• **Passage for review**
#####

Sandler plays Sonny Koufax, a former law student (only slightly hard to buy into) who hit big in a personal injury case and decides it's time to slack off and take a job at a tollbooth one day a week, while slobbing around the rest of the time. He's dating Kristy Swanson, who suddenly decides he's a loser. His roommate Kevin (Jon Stewart) is getting married and moving out, but while he's overseas, a kid is dropped off at their door. It's a kid Kevin never knew he had, but Sonny takes care of him for a while, and predictably falls for the kid and fights to get custody.

However, as is well known, surprising plot twists and compelling stories aren't what people go to Adam Sandler movies to see. The Waterboy had none of these... and wasn't even up to Sandler standards in comedy, but it went through the roof. Big Daddy has a a lot of heart in it, though, and the kid (played by twins, Cole and Dylan Sprouse) is unbelievably adorable. Always helps to have a genuinely cute kid (not the precocious, annoying type) to tug at the heartstrings.

#####

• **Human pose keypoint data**
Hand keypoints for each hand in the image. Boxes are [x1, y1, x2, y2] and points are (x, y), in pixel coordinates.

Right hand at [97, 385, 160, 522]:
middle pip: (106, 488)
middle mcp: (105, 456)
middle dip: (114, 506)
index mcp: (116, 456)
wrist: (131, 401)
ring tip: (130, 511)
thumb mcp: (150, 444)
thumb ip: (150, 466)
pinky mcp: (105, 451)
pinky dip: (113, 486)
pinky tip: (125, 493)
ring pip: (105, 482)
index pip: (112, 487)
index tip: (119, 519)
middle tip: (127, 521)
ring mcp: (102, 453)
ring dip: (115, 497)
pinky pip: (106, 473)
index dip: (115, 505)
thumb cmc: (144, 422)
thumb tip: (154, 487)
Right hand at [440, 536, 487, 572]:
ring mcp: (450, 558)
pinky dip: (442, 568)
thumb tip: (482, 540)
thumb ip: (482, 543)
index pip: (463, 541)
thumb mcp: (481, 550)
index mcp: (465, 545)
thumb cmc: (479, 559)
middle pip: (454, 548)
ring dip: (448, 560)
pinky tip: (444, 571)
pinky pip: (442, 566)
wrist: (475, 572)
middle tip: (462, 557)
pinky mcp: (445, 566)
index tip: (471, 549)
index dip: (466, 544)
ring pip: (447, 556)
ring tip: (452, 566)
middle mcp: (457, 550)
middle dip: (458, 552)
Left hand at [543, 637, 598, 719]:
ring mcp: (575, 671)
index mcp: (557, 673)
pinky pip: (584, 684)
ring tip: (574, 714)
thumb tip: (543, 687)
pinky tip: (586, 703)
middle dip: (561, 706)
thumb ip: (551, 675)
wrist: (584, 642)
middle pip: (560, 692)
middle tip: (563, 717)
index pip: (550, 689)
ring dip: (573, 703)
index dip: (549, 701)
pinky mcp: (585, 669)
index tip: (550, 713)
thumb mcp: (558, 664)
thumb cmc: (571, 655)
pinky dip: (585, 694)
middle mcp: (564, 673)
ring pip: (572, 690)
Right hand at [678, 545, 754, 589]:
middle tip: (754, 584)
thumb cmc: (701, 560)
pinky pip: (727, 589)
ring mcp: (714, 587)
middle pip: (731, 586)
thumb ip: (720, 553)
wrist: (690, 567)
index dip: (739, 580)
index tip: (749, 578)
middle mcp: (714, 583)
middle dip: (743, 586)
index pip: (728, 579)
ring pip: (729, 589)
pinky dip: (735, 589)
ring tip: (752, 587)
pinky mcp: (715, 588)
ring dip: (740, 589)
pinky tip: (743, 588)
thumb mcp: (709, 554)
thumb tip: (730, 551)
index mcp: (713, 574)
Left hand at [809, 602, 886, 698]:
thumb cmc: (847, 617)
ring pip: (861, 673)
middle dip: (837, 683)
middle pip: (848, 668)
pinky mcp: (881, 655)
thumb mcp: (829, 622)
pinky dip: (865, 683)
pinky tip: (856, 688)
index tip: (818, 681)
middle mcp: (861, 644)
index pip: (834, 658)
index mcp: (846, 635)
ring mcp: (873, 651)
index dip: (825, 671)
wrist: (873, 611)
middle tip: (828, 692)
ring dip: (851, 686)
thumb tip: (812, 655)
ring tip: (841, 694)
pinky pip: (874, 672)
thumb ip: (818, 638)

#####

• **What to do**
a. In the Big Daddy review, where does Sonny take a job one day a week?
b. Please return the stretch of the Big Daddy review from "However, as is" through "at the heartstrings.".

• **Exercise results**
a. At a tollbooth.

b.
However, as is well known, surprising plot twists and compelling stories aren't what people go to Adam Sandler movies to see. The Waterboy had none of these... and wasn't even up to Sandler standards in comedy, but it went through the roof. Big Daddy has a a lot of heart in it, though, and the kid (played by twins, Cole and Dylan Sprouse) is unbelievably adorable. Always helps to have a genuinely cute kid (not the precocious, annoying type) to tug at the heartstrings.